Mir war schon seit langem eine Frage im Kopf herumgegangen, die Bernhard Lassahns drittes oder viertes Buch "Ab in die Tropen" betraf. "Ab in die Tropen" ist ein rätselhaftes und vielleicht auch nicht vollkommen gelungenes Buch, dessen Hauptfigur ihrem scheiternden Leben im kalten Tübingen entfliehen und dorthin will, wo es warm ist. Aber die tropische Alternative ist von Lassahn so uninteressiert gezeichnet, daß sie überhaupt keine positive Leuchtkraft gewinnt. Es scheint klar, daß die Hauptfigur auch gar nicht in die Tropen gehen wird, und selbst wenn: was würde das ändern, was soll man dort auch anstellen. Deswegen hatte sich bei mir der Eindruck festgesetzt, Lassahn meine vielleicht mit seinem Titel gar nicht die echten Tropen in der Welt sondern die Tropen in der Literatur (kann man auch mit kürzerem o aussprechen), also die rhetorischen Wendungen, und mit "Ab in die Tropen" sei also die Flucht in literarische Wendungen gemeint. Dann wäre die Moral von der Geschichte, daß ein nicht-scheiterndes Leben nicht irgendwo anders auf der Welt zu haben ist, es sei denn, man schreibt sich eins, und das ist dann auch kein Leben, sondern Schreiben.

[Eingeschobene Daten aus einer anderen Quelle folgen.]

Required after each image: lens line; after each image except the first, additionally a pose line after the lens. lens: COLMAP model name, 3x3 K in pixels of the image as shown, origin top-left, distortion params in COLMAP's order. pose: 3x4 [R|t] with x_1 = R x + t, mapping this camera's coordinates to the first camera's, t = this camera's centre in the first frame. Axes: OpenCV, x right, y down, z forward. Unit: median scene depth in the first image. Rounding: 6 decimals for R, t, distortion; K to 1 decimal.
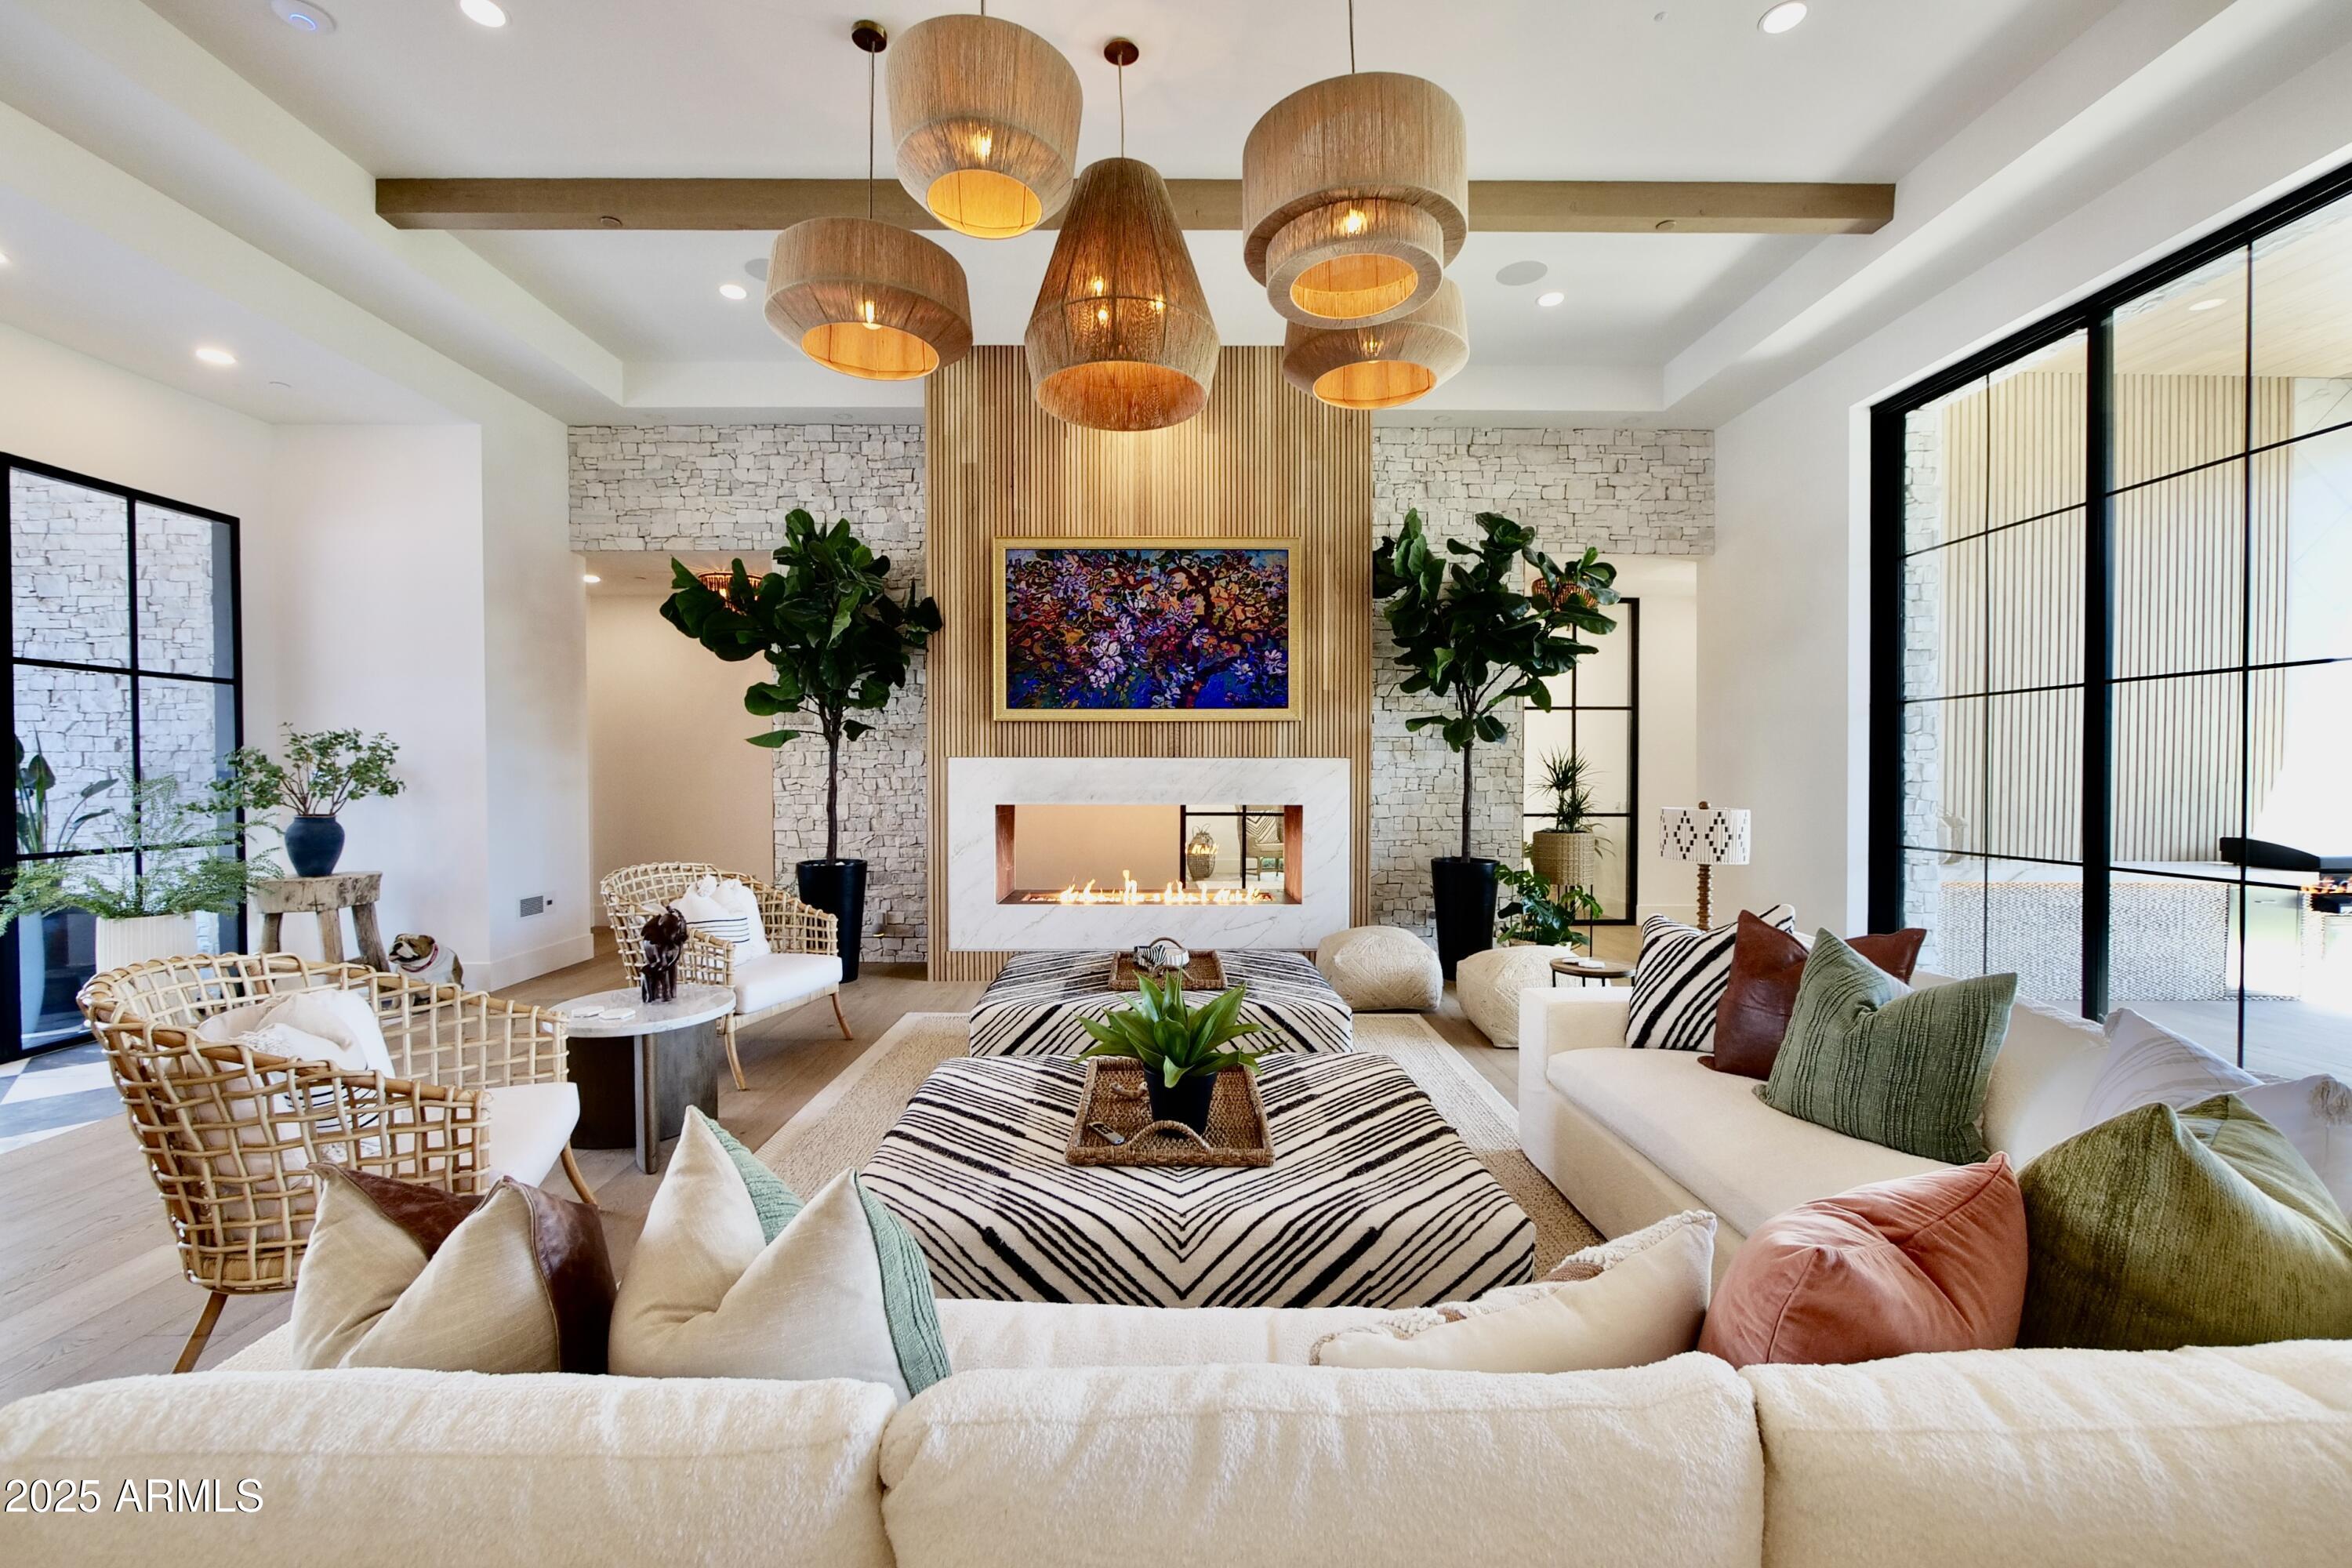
lens RADIAL K [[942.4, 0, 1173.2], [0, 942.4, 781.7], [0, 0, 1]] dist [-0.010804, -0.000026]
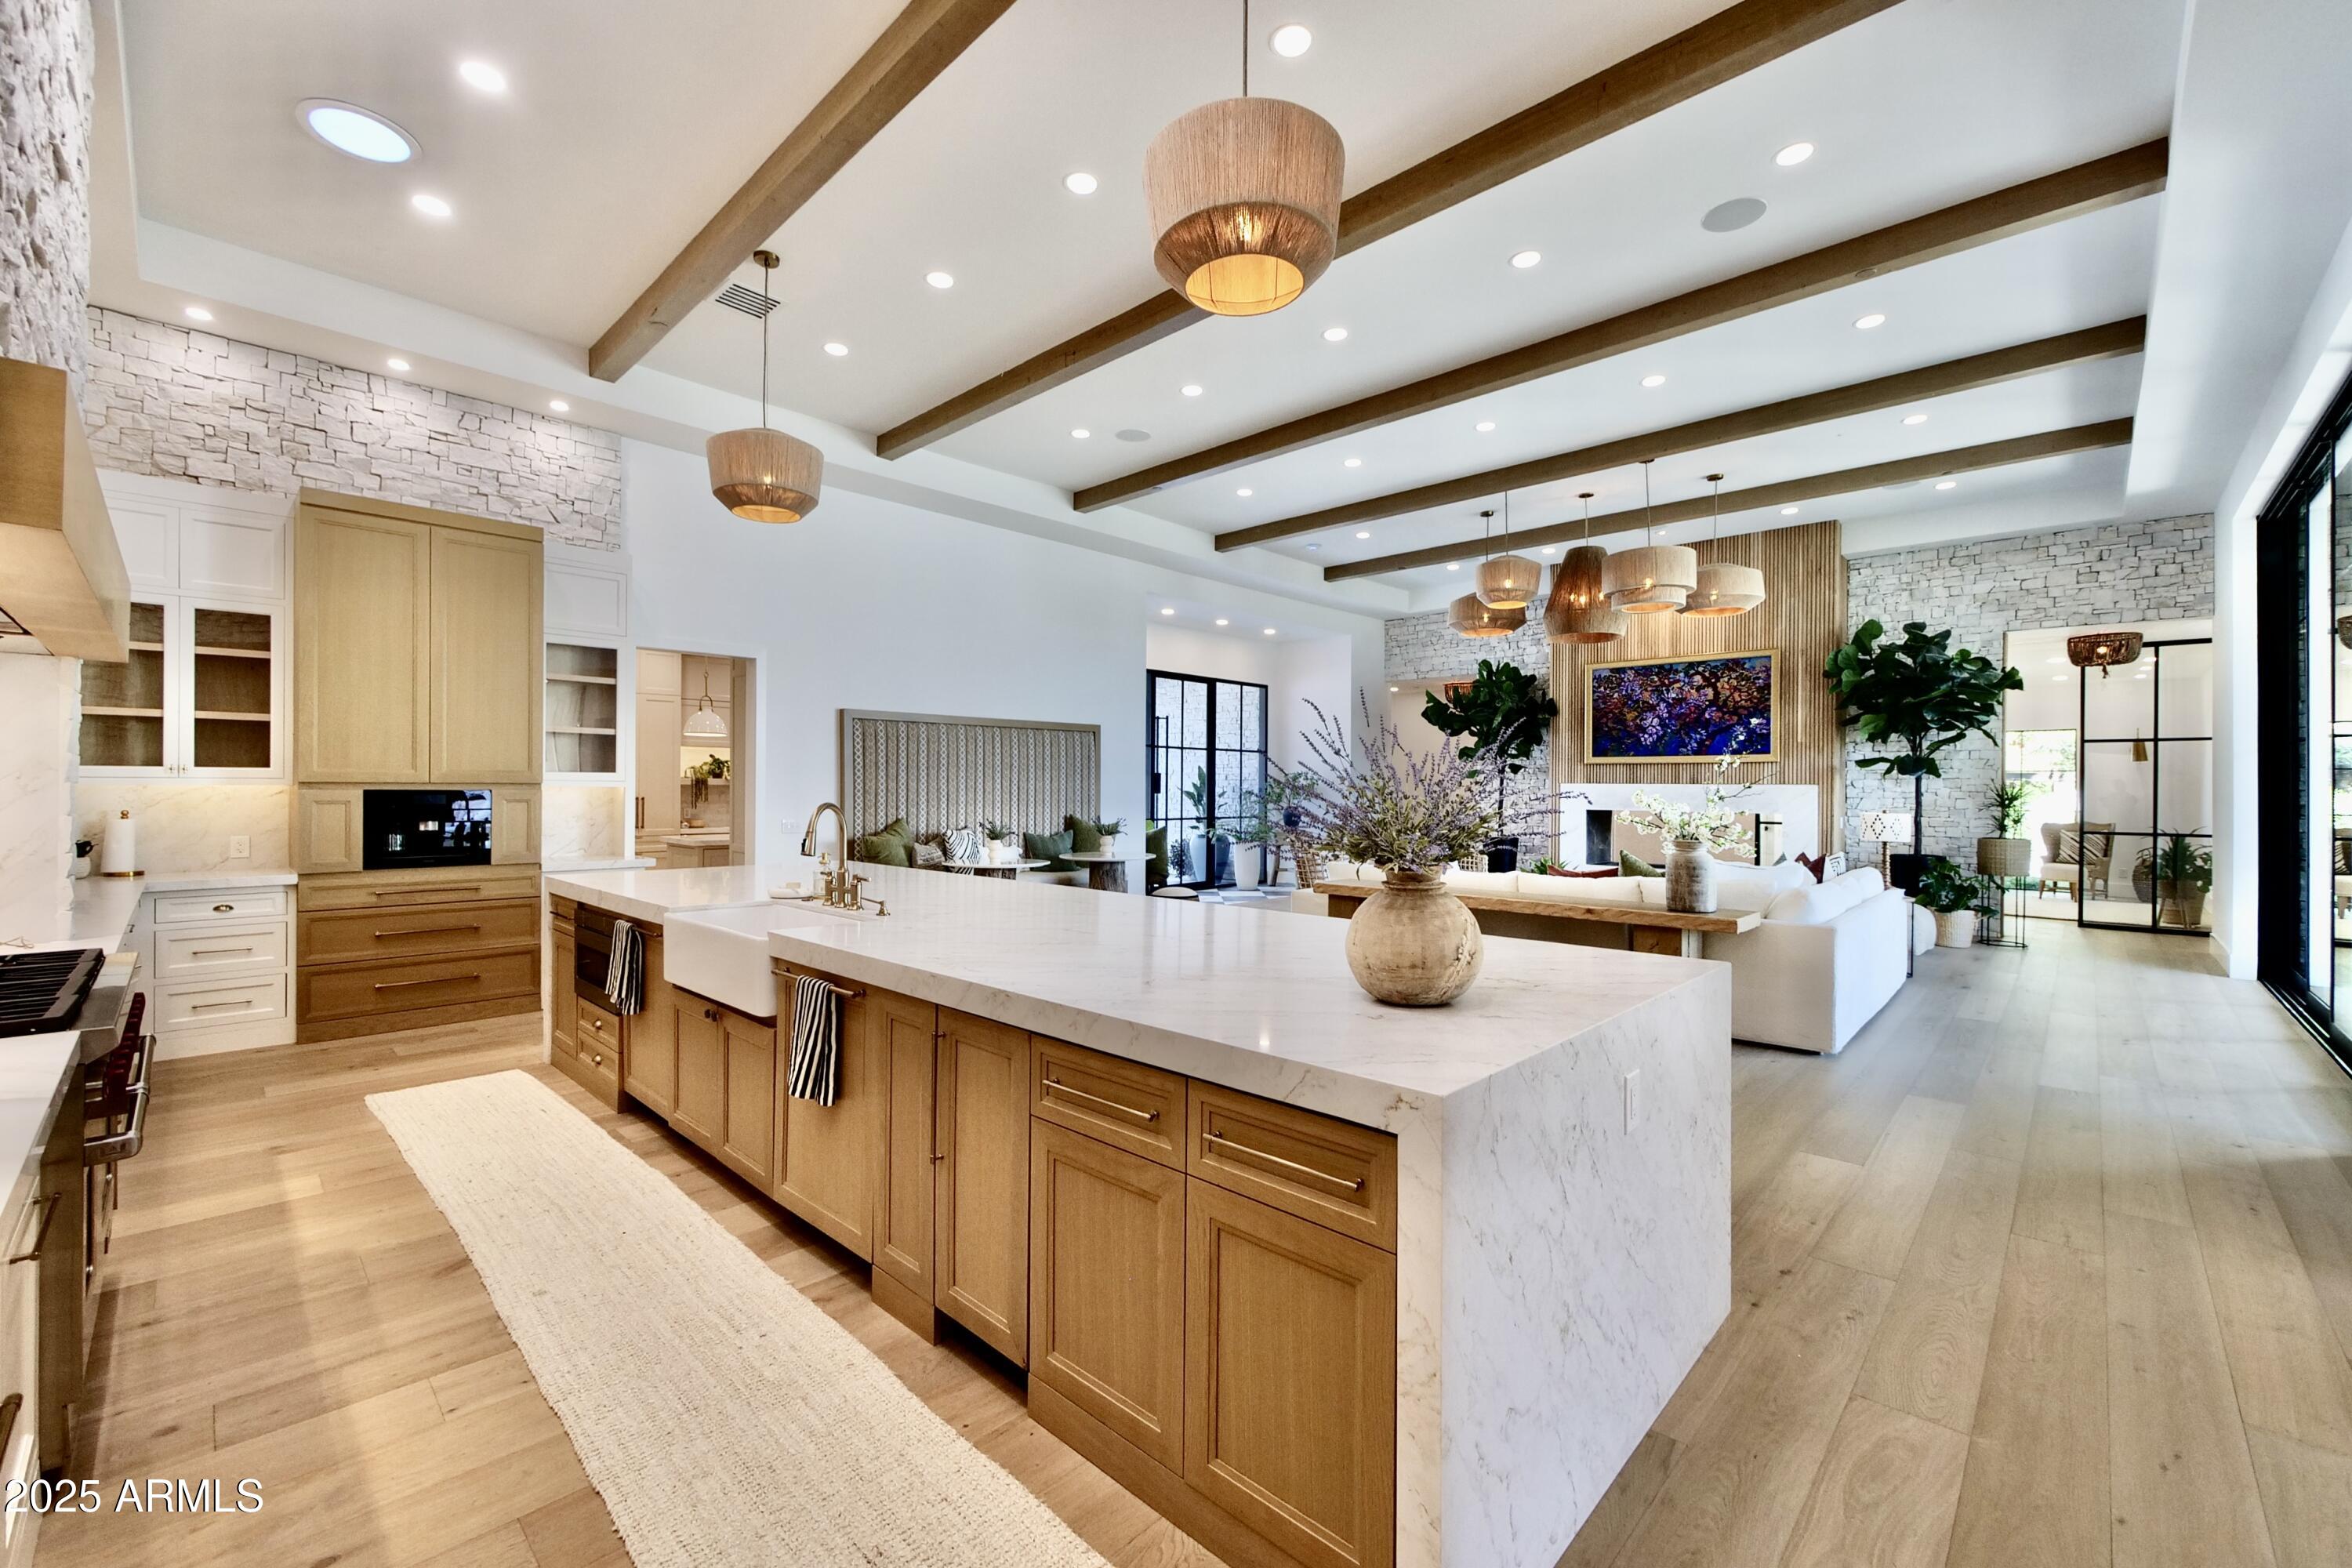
lens RADIAL K [[942.4, 0, 1170.9], [0, 942.4, 784.2], [0, 0, 1]] dist [-0.010804, -0.000026]
pose [[0.705475, 0.005215, -0.708716, 0.536193], [-0.018914, 0.999755, -0.011472, 0.011417], [0.708483, 0.021498, 0.705401, -0.857466]]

Heute hört sich das überdreht an, aber die Zeiten waren hochmoralisch, Lassahn war ja auch ein moralischer Autor, dessen kurzzeitige Protektion durch Robert Gernhardt eigentlich auf die falsche Fährte lockt. Wer das nicht glaubt, soll mal seine Kurzgeschichte zu Amsterdam lesen, in "Liebe in den großen Städten". Oder seine Tübinger Frühwerke in "In der Stadt soll es Mädchen geben, die nur Vornamen haben". Er kommt ja aus einer eher sozialkritischen, Biermann-inspirierten Schule, das ist jetzt nicht böse gemeint. Wahrscheinlich hätte er damals über Biermann und sich ein ähnliches Buch schreiben können wie später Nicholson Baker über sich und Updike. Bloß weil Lassahns Publikumserstling "Land mit lila Kühen" (mit F.K. Waechter-Titel - vielleicht war das der Grund für das Mißverständnis) einige hinreißende Slapstick-Szenen enthält, darf man ihn also nicht vom Komik-Lager her verstehen. Am ehesten erinnert er rückblickend an Leute wie den jungen Meinecke, also intellektuellere Autoren nicht ohne Witz und mit starkem Generationenbewußtsein.
Was die rhetorischen Tropen angeht, räume ich ein: das war eine echte Streberidee. Als ich ihn aber auf der Buchmesse spazierengehen sah, mußte ich Lassahn darauf ansprechen. "Kann ich Ihnen mal eine Frage stellen? Den Buchtitel, 'Ab in die Tropen', meinen Sie den wörtlich? Also in dem Sinn, daß man sich nur noch in 'Wendungen' flüchten kann statt in wärmere Gegenden?" Lassahn fixierte mich und sagte: "Und darauf willst Du jetzt eine echt gute Antwort?" Er konnte damals noch nicht, zumindest noch nicht lange in Hamburg gelebt haben, gab aber dem "echt gute" in "echt gute Antwort" so einen hanseatisch-nasalen Klang mit. Ein Freund, der mit mir auf der Buchmesse war, begann gleich, vor Peinlichkeit ständig von einem Bein aufs andere zu wechseln. Ich versuchte dann hektisch, noch etwas zu retten, indem ich erklärte, "Tropen" komme ja aus dem Griechischen, und deswegen könne man es ja auch wörtlich verstehen, also wie gesagt als Wendungen ... Lassahn, etwas milder gestimmt, bemühte sich jetzt sichtlich und sagte, na ja, Wendekreis des Krebses, Wendekreis des Steinbocks, also, klar, die lägen da und da, aber ob er da jetzt direkt dran gedacht hätte? Eher nein. Würde er eher ausschließen. Wir haben dann noch ein bißchen über meine Heimatstadt gesprochen, die er nicht kannte, obwohl er damals viel mit dem Zug reiste, wie übrigens auch sein Icherzähler in "Land mit lila Kühen".